— Нет.
— Значит, случилось или было сказано нечто такое, что избавило вас от депрессии или облегчило ее? Что? Вы это знаете?
— Нет.
Вульф покачал головой.
— Так не пойдет. Сегодня утром я резко поговорил с мисс Лугос; я сказал, что, по моему мнению, она лжет. О вас я сейчас думаю то же самое. Я не сказал еще кое о чем, что имеет к вам отношение, но теперь скажу. Почему вы сказали одному человеку, что расследование должно сосредоточиться на Хелен Лугос?
Мир не нахмурился, не вздрогнул и даже ухом не повел. Он просто сказал:
— Я этого не говорил.
Вульф повернул голову.
— Арчи?
— Вы сказали это, — напомнил я Миру, — Питу Дамиано. День точно не назову, но вскоре после случившегося. Примерно месяц назад.
— Ах, ему! — Он ухмыльнулся или ему показалось, что он ухмыляется. — Пит соврет — не дорого возьмет.
— Это глупо, — сказал Вульф. — Вы знали, что рано или поздно эти слова могут припомнить, и должны были подготовить приемлемый ответ заранее. Голословное отрицание вам не поможет. Я сейчас задам вам тот же самый вопрос, который утром задал Хелен Лугос, причем теми же самыми словами: в понедельник девятнадцатого мая, днем, сразу после обеда, вы находились в комнате мисс Лугос. Наедине с ней. О чем вы разговаривали? О чем шла речь?
На этот раз он уже нахмурился.
— Вы задали ей этот вопрос? И что она ответила?
— А что вы ответили?
— Ничего. Я просто не помню.
— Пф! Я задал вам семь вопросов и услышал в ответ одни «нет». Я перед вами извинился; теперь я приношу извинения самому себе. В другой раз, мистер Мир. Мистер Гудвин проводит вас.

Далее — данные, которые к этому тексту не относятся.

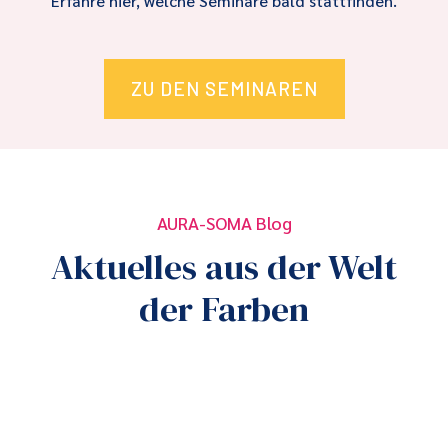
Erfahre hier, welche Seminare bald stattfinden.
ZU DEN SEMINAREN
AURA-SOMA Blog
Aktuelles aus der Welt
der Farben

Я встал, но приостановился, потому что мне показалось, что Мир хочет что-то сказать. Его губы дважды размыкались, но оба раза он промолчал. Он посмотрел на меня, увидел безучастную физиономию, заткнул под мышку портфель и поплелся к двери. Я вышел следом.
Вернувшись в кабинет, я спросил:
— Нам нужно обсудить догадки?
Вульф пробурчал:
— Ты бы вполне мог уехать еще до обеда. Извиниться перед тобой?
— Нет, благодарю. Номер телефона, как всегда, у вас на столе.
Я вышел в прихожую, прихватил дорожную сумку, прогулялся пешком до гаража, сел в «герон» и покатил к Вест-Сайдскому шоссе. Лили Роуэн ждала меня на своей вест-честерской поляне. Так уж она почему-то окрестила свою виллу — поляна.
В понедельник утром Эймори Браунинг сделал то, чего не делал прежде никогда. Он протопал по всем трем комнатам оранжереи до самого питомника, не заметив по пути ни одной орхидеи. Я его не видел, поскольку он шел за моей спиной, но уверен, что прав. Трудно в это поверить, ведь вокруг пылали ослепительные, дразняще-яркие цветы немыслимой красоты, не заметить которые мог только слепой. Впрочем, в каком-то смысле он и был слеп.